A 50 percent decline in oil prices in the past seven months has slashed the amount of dollars available to Maduro to import basic goods. Shortages of everything from medicine to beef reached record levels this year, with hundreds of people lining up outside supermarkets and pharmacies.

Gross domestic product will contract 7 percent in 2015, the biggest decline in Latin America, according to the International Monetary Fund.

The South American country’s benchmark bonds reached a 17- year low of about 35 cents on the dollar last month, before a rebound in oil prices and a partial relaxation of currency controls helped them recover to about 43 cents on Tuesday.

The government on Feb. 12 allowed the bolivar to weaken 69 percent against the dollar in the first day of trading on a new, alternative currency market.

Meanwhile, the government has said it is taking action to protect regulated products imported at a stronger preferential exchange rate from hoarding by big companies. In the past month inspectors have seized retailers and sent troops to smash down warehouse doors and uncover hidden stocks.

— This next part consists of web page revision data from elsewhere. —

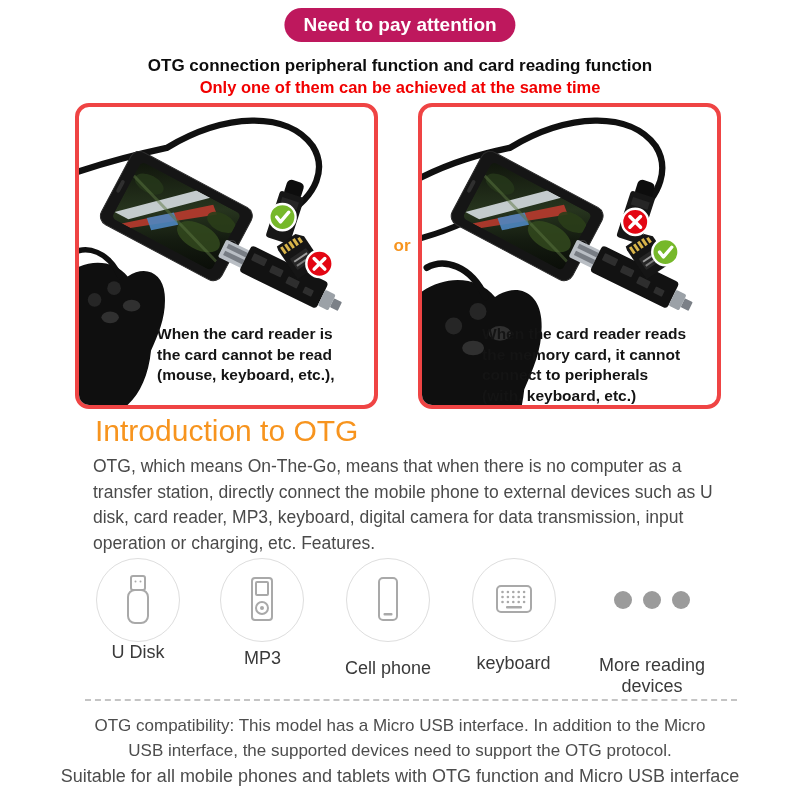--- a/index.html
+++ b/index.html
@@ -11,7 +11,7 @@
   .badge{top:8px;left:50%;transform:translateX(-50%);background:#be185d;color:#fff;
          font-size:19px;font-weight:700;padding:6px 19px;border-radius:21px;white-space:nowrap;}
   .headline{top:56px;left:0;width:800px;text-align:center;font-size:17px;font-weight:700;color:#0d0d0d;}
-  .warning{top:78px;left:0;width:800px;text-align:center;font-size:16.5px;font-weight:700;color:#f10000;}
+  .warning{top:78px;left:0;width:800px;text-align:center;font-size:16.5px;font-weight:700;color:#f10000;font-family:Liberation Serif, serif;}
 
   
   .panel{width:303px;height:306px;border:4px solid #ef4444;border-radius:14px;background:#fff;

“This is our only way to effectively combat the speculative actions causing so much anxiety to our people,” Congress head Diosdado Cabello told state television Feb. 2 in front of corn flour stacked at an expropriated supermarket warehouse. “This food will now be sold to the people at fair prices” in state shops.

Those in the “blat” economy don’t see themselves as criminals waging war on the government, said Ledeneva.

“These people see what they are doing as friendship, loyalty — not as corruption,” she said. “When you’re the one benefiting, you don’t see it as dishonest.”

Alejandro, 32, keeps a shelf stacked with heart pills, antibiotics and cancer drugs reserved for friends in the back of his pharmacy in the town of Los Teques on the outskirts of Caracas. His store front display is nearly empty.

“All day long I get calls from friends, acquaintances, friends of friends. I have a list of people I save things for,” said Alejandro, who also asked not to use his last name.

Price controls mean he makes a maximum margin of two bolivars (about 1 cent) on every box of regulated medicine. “It’s not even worth selling it. Better to save it for friends.”

After the last delivery, Alejandro said he traded antibiotics for shampoo and toilet paper with a mini-market owner next door.

“This is the way everything functions here these days: I help them out, they help me.”

With assistance from Andrew Rosati in Caracas.